▶ AIM OF THE EXERCISE
Copy the material below word for word, but leave out the pictures.

Records from a data source
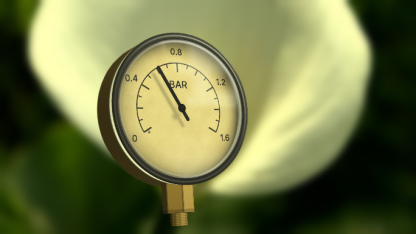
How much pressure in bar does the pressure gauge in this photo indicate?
0.6 bar
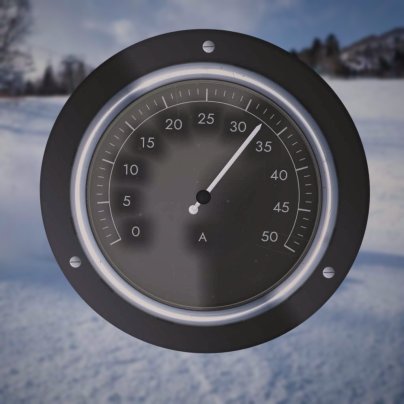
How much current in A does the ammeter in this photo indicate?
32.5 A
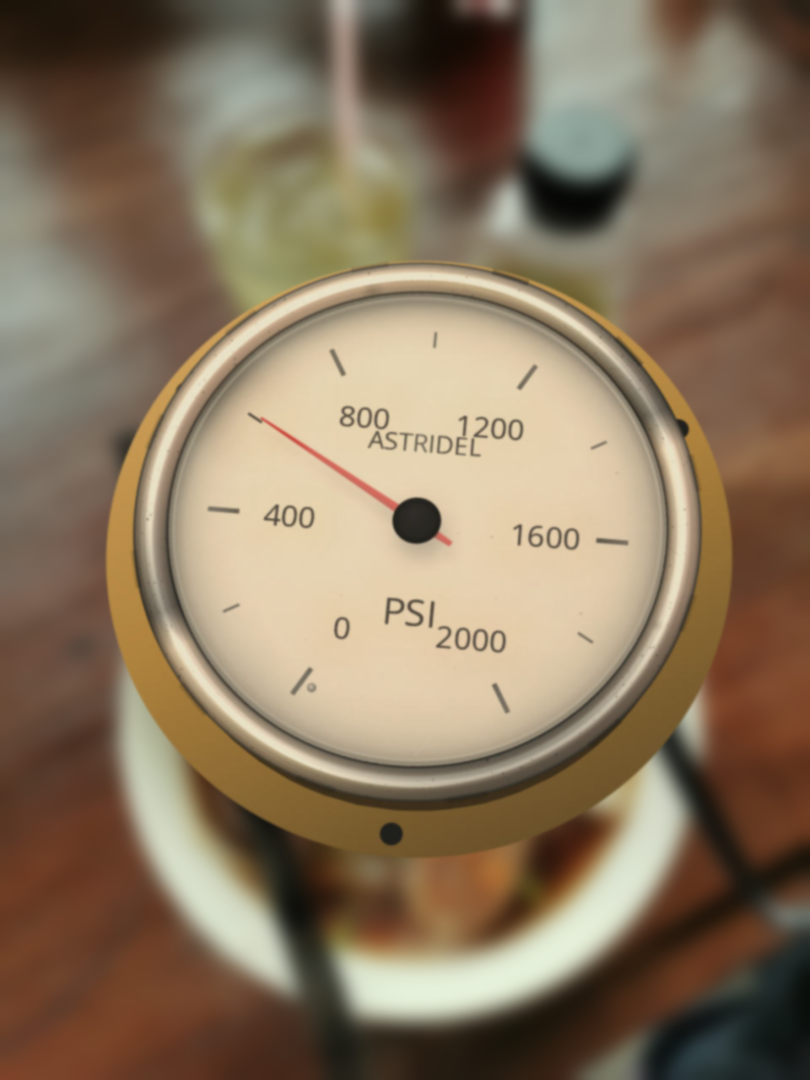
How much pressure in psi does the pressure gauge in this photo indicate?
600 psi
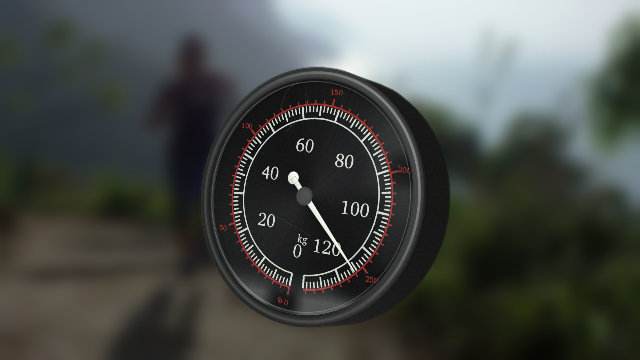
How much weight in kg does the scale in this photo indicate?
115 kg
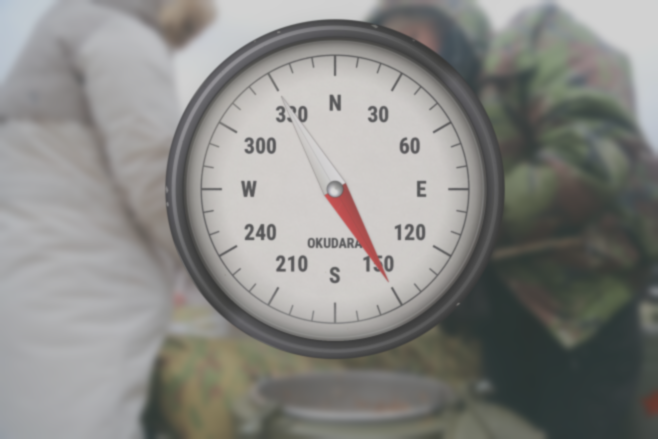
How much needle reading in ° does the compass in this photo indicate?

▶ RESULT
How much pressure in bar does the pressure gauge in this photo indicate?
0.6 bar
How much current in A does the ammeter in this photo indicate?
32.5 A
How much pressure in psi does the pressure gauge in this photo indicate?
600 psi
How much weight in kg does the scale in this photo indicate?
115 kg
How much needle reading in ° does the compass in this photo indicate?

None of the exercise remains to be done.